Trying to solve the following linear nonhomogeneous ODE $$ (D + 2)^2y = \cosh 2x $$ We can easily find the complementary function $$ y_c = c_1 e^{-2x} + c_2 {x} e^{-2x} $$ Using the inverse differential operator $$y_p = \frac{1}{(D+2)^2}\cosh 2x$$
I tried two methods to solve it but one of them gives an incomplete particular solution, I first used the fact that $\cosh 2x = ({e^{2x} + e^{-2x}})/{2}$, and then applied the shift theorem
$$y_p = \frac{1}{(D+2)^2} \frac{e^{2x} + e^{-2x}}{2} = \frac{1}{2}\left(\frac{1}{16}e^{2x} + \frac{1}{(D+2)^2}e^{-2x}\right) = \frac{1}{2}\left(\frac{1}{16}e^{2x} + e^{-2x}\frac{1}{D^2}(1)\right) = \frac{1}{2}\left(\frac{1}{16}e^{2x} + \frac{x^2}{2}e^{-2x}\right)$$
$$y_p = \frac{1}{32}e^{2x} + \frac{x^2}{4}e^{-2x}$$
which gives a complete particular solution, so the general solution is $$y = c_1 e^{-2x} + c_2 {x} e^{-2x} + \frac{1}{32}e^{2x} + \frac{x^2}{4}e^{-2x}$$
But when I tried to expand $(D+2)^2$ then substitute $2^2$ in place of $D^2$, and lastly apply the shift theorem, I got
$$y_p = \frac{1}{D^2+4D+4}\cosh 2x = \frac{1}{4}\left(\frac{1}{D+2}\cosh 2x\right) = \frac{1}{4}\left(\frac{1}{D+2} \frac{e^{2x} + e^{-2x}}{2}\right) = \frac{1}{32}e^{2x} + \frac{1}{8}\left(\frac{1}{D+2}e^{-2x}\right)$$ $$y_p = \frac{1}{32}e^{2x} + \frac{1}{8}xe^{-2x}$$
but the term $\dfrac{x^2}{4}e^{-2x}$ is missing in this particular solution while the other $\dfrac{1}{8}xe^{-2x}$ is already there in the complementary function. So my question is, what exactly did I do wrong?, and when can I be sure that the method I am using will actually give the right complete answer?

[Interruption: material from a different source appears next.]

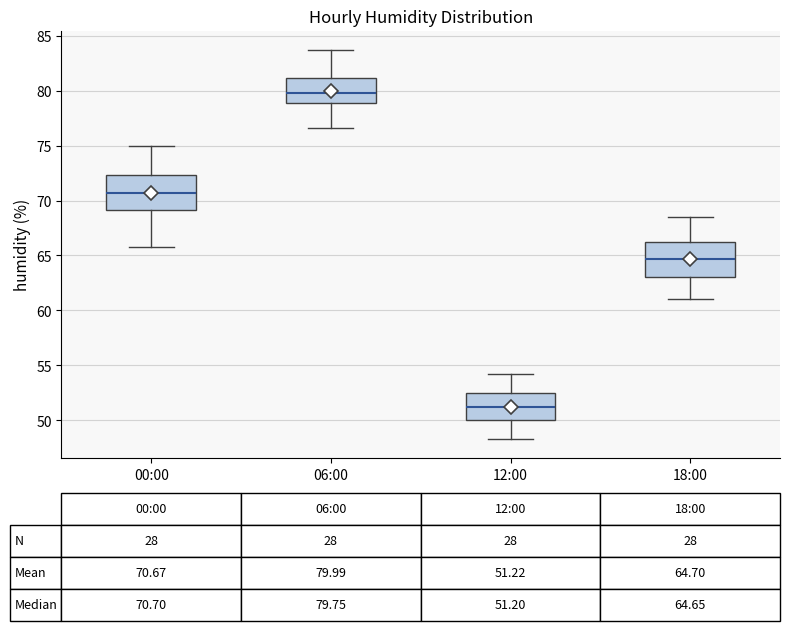

Which box has the lowest median line?

12:00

The second method is erroneous. Just observe from the homogeneous solution that the linear combination of $e^{-x}$ and $xe^{-x}$ spans the nullspace of linear operator $(D+2)^2$, so any term in $y^p$ which is constant multiple of either of these two; eventually belongs to their span and hence the nullspace. However, this can be avoided using general method to find $y^p$ that involves factorization of $f(D)$ into product of linear factors $(D-a)(D-b)....$; where
$\frac{1}{D-a}f(x)=e^{ax}\int e^{-ax}f(x)dx$, etc.